The Amalfi Coast in 8 days — Capri
Getting to the ferry terminal in Naples proved rather problematic as the map suggests it’s a fairly easy walk but as we were lugging around a big suitcase, any wrong turn can be quite frustrating. We’d read that it’s not recommended to buy tickets in advance because they’re for specific boats, but be aware that they do hike the prices up for travelling on the day and the times listed on websites might not match the ones printed on the departure board. A short while later, the boat pulled in bringing with it a huge raincloud which opened up as soon as we got on board. I spent the journey looking out of the window at the lightning, and Riz spent it fast asleep on the seat.
The rain had stopped by the time we’d reached Capri, and we had a beautiful view of the island as we arrived. It’s a stunning place, the harbour is quite small but built up into the massive hill, which has a cable car that runs to the town of Capri.
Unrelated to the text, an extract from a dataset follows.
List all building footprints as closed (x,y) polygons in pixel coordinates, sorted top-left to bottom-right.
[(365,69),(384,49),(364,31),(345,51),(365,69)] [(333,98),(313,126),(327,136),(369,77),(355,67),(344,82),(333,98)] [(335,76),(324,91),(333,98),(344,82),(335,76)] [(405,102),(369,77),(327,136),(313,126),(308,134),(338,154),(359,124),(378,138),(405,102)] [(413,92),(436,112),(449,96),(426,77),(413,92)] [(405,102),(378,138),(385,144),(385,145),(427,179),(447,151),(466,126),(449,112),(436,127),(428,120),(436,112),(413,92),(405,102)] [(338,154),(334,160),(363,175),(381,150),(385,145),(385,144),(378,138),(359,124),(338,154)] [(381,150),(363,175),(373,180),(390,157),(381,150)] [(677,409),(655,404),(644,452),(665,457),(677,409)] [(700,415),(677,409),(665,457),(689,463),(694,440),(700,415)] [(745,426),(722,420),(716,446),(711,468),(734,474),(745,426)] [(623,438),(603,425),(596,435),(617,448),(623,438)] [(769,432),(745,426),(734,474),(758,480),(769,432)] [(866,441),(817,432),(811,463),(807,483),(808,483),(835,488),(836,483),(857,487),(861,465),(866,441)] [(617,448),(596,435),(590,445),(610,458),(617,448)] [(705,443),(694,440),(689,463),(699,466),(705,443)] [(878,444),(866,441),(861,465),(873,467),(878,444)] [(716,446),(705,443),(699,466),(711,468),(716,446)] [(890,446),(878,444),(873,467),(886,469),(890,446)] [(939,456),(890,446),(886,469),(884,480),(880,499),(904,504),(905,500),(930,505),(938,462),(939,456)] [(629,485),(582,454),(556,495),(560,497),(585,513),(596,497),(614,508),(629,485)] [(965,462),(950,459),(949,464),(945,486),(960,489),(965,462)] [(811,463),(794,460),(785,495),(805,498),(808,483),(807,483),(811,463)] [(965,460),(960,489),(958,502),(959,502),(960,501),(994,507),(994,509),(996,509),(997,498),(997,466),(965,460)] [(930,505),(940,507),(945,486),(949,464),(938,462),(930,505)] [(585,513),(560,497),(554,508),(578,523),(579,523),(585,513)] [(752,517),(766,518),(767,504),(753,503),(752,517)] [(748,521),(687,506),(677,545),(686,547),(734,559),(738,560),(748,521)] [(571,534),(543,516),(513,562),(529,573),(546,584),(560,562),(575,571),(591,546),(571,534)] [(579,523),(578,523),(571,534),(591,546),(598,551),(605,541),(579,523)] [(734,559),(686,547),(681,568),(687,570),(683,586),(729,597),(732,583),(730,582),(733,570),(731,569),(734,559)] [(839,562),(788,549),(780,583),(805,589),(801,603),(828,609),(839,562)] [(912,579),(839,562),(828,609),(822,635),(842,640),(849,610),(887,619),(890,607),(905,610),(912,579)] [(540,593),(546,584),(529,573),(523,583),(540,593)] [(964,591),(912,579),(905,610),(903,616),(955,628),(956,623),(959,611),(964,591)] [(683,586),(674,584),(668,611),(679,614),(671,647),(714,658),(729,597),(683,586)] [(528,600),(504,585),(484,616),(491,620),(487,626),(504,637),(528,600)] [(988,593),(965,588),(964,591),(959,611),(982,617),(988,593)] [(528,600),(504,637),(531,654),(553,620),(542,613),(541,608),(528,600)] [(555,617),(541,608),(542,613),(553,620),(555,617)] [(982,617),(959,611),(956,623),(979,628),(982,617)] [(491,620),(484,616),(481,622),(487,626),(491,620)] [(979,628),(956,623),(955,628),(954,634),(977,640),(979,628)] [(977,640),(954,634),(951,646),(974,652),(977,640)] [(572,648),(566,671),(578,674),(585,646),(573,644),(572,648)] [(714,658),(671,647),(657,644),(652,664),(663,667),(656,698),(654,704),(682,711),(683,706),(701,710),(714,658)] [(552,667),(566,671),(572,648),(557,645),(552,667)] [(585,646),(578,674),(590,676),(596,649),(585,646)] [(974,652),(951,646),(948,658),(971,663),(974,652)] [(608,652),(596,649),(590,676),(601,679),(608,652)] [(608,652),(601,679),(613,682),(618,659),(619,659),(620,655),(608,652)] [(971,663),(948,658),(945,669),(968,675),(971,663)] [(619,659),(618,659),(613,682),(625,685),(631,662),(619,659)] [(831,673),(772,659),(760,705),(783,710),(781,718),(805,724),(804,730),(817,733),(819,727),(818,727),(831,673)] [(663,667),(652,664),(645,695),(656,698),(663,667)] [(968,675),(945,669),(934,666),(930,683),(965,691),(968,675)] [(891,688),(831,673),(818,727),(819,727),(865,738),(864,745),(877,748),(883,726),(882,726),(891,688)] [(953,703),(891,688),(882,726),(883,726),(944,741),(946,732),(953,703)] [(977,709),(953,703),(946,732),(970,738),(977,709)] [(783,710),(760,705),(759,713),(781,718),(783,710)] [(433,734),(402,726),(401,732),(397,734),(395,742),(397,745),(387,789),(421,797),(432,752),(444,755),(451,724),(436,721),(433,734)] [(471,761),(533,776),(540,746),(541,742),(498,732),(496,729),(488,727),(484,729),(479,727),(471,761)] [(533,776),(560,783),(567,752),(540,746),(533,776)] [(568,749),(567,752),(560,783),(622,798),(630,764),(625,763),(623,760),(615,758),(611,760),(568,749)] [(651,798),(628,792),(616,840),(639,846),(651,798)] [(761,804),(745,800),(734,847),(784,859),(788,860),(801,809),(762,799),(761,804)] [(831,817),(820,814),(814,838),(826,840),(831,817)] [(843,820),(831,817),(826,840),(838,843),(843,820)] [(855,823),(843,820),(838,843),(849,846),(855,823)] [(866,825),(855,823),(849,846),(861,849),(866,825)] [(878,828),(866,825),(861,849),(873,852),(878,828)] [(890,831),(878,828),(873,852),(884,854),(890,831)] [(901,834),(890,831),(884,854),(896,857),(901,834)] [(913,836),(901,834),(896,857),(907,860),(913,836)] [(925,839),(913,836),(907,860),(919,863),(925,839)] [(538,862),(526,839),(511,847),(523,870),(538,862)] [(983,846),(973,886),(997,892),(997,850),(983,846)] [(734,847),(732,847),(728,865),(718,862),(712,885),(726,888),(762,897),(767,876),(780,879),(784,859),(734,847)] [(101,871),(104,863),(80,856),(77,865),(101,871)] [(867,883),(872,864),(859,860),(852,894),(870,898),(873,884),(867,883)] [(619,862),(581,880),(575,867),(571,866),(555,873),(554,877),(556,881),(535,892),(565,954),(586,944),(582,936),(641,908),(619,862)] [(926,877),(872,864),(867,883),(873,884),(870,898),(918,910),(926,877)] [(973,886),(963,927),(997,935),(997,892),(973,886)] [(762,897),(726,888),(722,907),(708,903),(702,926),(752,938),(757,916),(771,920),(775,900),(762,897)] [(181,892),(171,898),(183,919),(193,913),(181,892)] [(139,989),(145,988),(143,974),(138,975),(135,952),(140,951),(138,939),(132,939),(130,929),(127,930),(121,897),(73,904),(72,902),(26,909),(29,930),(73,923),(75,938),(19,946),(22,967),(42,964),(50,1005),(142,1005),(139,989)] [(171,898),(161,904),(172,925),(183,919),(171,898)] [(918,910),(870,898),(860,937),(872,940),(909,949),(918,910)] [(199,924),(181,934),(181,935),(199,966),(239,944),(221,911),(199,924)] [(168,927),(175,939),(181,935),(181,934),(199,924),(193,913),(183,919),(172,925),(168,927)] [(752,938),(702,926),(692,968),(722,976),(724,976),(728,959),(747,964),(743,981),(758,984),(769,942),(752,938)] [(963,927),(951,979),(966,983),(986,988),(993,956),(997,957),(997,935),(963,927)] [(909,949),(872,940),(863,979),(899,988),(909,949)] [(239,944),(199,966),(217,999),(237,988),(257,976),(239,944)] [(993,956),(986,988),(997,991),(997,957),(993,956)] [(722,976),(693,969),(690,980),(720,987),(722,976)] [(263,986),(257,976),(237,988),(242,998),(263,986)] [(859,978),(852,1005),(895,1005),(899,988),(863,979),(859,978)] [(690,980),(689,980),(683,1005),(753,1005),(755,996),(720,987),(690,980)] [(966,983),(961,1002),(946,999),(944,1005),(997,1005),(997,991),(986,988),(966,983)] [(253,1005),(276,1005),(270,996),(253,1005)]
We were staying in Anacapri which is the larger of the two towns, it’s accessible by road (unlike Capri) so we took the bus there. Bus travel in Capri seems like a good idea but it’s very frustrating. It’s extremely cheap, only a few euros for a 30 minute journey, but the buses are tiny and always full. Depending where you are, you might find that several buses pass you by without even stopping. If you have somewhere to be, like a scheduled ferry, don’t take the bus.
This might be controversial, but I prefer Anacapri to Capri. We spent two nights in Anacapri but I found the town charming, with it’s quiet cobbly streets and low lighting, and the quantity of nice restaurants. Capri on the other hand was a lot busier with tourists and generally not as beautiful. The views are stunning from both places.
Our first day started at the Grotta Azzurra(again, staying in Anacapri meant that we could get the bus there easily rather than paying more to go there by boat and have to wait until you can be transferred onto a rowboat) which although it is definitely a tourist trap, is undeniably beautiful. It’s expensive at €13 + tip for a 5 minute trip in the grotto, and swimming is prohibited but that didn’t stop our guide from asking if we wanted to do it.
For lunch we had a pizza again — pizzas feature quite heavily in the tale of this holiday — but this was a mini takeaway pizza, freshly made to order. The dough was comparable to the Neapolitan pizza so we knew we were onto a winner.
That afternoon we headed into Capri town on the bus, in order to do one of the longer walks around the island which all leave from Capri. There’s an ice-cream shop called Buonocore Gelateria which make homemade waffle cones in front of you, as well as amazing ice-cream to go in it. Definitely worth a visit.
Our walk took around 2 hours and went around the side of the island so you see some dramatic cliffs and cave systems, and a ‘natural arch’ (which had some sort of construction work going on at the time of our trip!) but is a fairly easy walk. One of the nicest things about it was how quiet it was, which makes a nice change from Capri.
From Anacapri there is a chairlift which takes you up Monte Solaro, the highest point on the island and some of the best views of the surrounding islands. We did this on our second day quite early on, as the queues can be quite long later on (once the tour buses start arriving). I admit to being a little apprehensive about the chairlift, it doesn’t seem like the safest method of transport and to get on you just need to time it well and jump on, but my fears went away once we were safely on. It’s quite a relaxing experience actually!
As I mentioned already about the buses, our plan was to head back to the marina for a boat to Sorrento, but they’re timetabled for every 20–30 minutes, and at least two just drove past us. We were at the stop by the market, and I think you can get this bus from slightly further up the road which must have been where the other passengers got on. They charge extra for baggage as well when it’s busy. Still, the taxi was quoting us €25 so it was still cheaper than that.
Hydrofoils to Sorrento seemed fairly frequent from Capri and we had no trouble getting one as soon as we arrived. Well, if by no trouble you mean you had to run for it and jump on just as the gangplank was being withdrawn.